Taylor Stephanie Parks, Short Robert T, Asher Anthony M, Taylor Brice, Beidas Rinad S
Department of Internal Medicine, Atrium Health's Carolinas Medical Center, 1000 Blythe Blvd. MEB 5th Floor, Charlotte, NC, 28203, USA.
University of North Carolina School of Medicine, Chapel Hill, USA.
Implement Sci Commun. 2020 Dec 9;1(1):110. doi: 10.1186/s43058-020-00098-2.
Innovative models of family engagement and support are needed in the intensive care unit (ICU) during times of restricted visitation such as the COVID-19 pandemic. Limited understanding of the factors affecting the uptake and outcomes of different family support models hinders the implementation of best practices. We aimed to conduct a rapid pre-implementation evaluation of stakeholder-perceived facilitators and barriers to design implementation strategies to support a novel program using medical students to facilitate family-centered care in the ICU.
We conducted a 2-step process. In step 1, we gathered contextual data via interview-style open-ended questions sent to clinicians and navigator stakeholders via email. We used electronic data collection due to the physical distancing requirements, the need to prioritize brief data collection for respondent burden, and the need for rapid knowledge gain. A codebook based on the Consolidated Framework for Implementation Research (CFIR), an integrated framework from the field of implementation science, was used to analyze the findings. In step 2, a pilot of the intervention was implemented with 3 navigators over 2 weeks. Implementation strategies were developed to target barriers identified by the pre-implementation evaluation.

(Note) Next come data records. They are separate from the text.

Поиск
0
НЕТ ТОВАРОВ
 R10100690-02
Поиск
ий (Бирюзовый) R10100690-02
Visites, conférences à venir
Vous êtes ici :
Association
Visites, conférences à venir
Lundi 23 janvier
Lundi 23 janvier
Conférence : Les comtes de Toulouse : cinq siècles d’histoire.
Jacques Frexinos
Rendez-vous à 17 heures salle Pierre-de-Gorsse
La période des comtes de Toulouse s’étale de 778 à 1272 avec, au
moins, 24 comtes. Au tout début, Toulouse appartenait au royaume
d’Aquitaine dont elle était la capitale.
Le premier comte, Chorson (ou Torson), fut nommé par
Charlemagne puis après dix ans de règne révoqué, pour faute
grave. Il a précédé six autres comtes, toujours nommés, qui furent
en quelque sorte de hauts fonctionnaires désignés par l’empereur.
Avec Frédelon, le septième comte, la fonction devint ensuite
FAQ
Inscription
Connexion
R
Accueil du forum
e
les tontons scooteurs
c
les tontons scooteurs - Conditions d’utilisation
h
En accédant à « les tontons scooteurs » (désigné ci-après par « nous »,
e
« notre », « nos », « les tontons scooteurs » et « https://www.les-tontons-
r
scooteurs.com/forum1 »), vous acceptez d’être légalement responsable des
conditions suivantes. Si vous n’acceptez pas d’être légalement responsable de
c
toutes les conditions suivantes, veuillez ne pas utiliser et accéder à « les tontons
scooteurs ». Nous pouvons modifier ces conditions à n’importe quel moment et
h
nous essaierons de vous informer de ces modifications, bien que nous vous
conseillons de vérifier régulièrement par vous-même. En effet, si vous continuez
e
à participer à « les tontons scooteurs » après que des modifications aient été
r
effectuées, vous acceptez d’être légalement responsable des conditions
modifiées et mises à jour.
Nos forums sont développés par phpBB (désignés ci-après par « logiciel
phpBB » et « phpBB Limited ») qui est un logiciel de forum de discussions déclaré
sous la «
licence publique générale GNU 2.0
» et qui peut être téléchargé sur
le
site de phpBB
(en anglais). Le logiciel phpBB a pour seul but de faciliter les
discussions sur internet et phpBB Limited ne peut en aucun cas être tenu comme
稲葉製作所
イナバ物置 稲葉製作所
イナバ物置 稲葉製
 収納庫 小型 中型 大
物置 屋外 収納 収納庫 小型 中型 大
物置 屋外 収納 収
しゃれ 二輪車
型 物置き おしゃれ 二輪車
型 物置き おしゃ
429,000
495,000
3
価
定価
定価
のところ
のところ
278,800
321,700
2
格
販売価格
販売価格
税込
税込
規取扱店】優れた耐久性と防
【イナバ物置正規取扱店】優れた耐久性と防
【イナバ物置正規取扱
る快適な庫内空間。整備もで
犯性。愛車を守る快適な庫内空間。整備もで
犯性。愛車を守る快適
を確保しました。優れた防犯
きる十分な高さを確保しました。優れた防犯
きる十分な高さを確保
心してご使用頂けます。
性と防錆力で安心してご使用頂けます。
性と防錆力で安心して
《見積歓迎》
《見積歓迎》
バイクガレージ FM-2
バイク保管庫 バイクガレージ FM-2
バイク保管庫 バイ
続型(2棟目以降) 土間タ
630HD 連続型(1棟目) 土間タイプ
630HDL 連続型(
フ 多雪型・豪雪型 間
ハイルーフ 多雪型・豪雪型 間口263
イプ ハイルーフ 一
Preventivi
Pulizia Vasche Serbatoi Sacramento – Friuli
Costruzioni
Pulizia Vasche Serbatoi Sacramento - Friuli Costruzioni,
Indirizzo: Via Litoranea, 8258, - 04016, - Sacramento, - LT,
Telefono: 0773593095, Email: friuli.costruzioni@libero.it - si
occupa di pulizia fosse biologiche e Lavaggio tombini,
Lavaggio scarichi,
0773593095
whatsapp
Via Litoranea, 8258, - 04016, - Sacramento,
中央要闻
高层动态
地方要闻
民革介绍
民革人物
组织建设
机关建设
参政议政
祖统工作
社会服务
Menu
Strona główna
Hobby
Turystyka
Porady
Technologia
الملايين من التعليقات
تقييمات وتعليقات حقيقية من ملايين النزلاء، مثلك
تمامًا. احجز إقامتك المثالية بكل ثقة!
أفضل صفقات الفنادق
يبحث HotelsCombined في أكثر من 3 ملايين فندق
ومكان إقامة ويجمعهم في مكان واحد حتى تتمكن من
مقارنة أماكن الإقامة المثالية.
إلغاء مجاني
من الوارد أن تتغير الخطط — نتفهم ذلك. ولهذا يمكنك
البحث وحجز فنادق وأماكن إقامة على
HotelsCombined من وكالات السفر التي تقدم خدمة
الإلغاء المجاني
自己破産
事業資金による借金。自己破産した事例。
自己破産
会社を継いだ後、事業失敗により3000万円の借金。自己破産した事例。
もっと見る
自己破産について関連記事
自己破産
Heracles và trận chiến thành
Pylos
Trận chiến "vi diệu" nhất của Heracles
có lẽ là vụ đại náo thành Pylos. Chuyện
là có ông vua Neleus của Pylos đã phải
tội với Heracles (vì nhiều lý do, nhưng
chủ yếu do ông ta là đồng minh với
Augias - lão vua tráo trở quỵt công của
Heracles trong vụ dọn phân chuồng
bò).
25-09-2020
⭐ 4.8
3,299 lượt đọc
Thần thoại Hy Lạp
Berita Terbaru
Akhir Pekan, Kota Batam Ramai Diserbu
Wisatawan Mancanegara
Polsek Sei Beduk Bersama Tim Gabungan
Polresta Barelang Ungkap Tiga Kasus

Fourteen (70%) of the identified stakeholders responded to the survey. Ten constructs encompassing all five CFIR domains were present in responses as implementation influencers, with the Intervention domain most frequently represented. Through these results and operational feedback from navigators during the pilot period, stakeholders selected multiple implementation strategies: audit and provide feedback, develop educational materials, conduct ongoing training, promote adaptability, assess and redesign workflow, identify and prepare champions, and engage community resources.
We demonstrated how a conceptually based pre-implementation program evaluation can be used to rapidly inform optimal implementation strategies. We report key factors to inform design and implementation strategies for a novel ICU family engagement navigator program that may be useful to others wishing to adopt similar programs.
在诸如新冠疫情等探视受限时期,重症监护病房(ICU)需要创新的家庭参与和支持模式。对影响不同家庭支持模式采用情况及结果的因素了解有限,阻碍了最佳实践的实施。我们旨在对利益相关者所感知的促进因素和障碍进行快速的实施前评估,以设计实施策略,支持一项利用医学生在ICU中促进以家庭为中心护理的新项目。
我们分两步进行。第一步,通过电子邮件向临床医生和导航员利益相关者发送访谈式开放式问题,收集背景数据。由于需要保持社交距离、需优先进行简短的数据收集以减轻受访者负担以及需要快速获取知识,我们采用了电子数据收集方式。基于实施研究综合框架(CFIR)(实施科学领域的一个综合框架)的编码手册用于分析研究结果。第二步,在两周内对3名导航员实施了干预试点。针对实施前评估确定的障碍制定了实施策略。
14名(70%)已识别的利益相关者回复了调查。回复中作为实施影响因素出现了涵盖CFIR所有五个领域的10个构建模块,其中干预领域出现的频率最高。通过这些结果以及试点期间导航员的操作反馈,利益相关者选择了多种实施策略:审核并提供反馈、开发教育材料、进行持续培训、促进适应性、评估并重新设计工作流程、识别并培养支持者以及利用社区资源。
我们展示了基于概念的实施前项目评估如何能够快速为最佳实施策略提供信息。我们报告了关键因素,以为一项新的ICU家庭参与导航员项目的设计和实施策略提供信息,这可能对其他希望采用类似项目的人有用。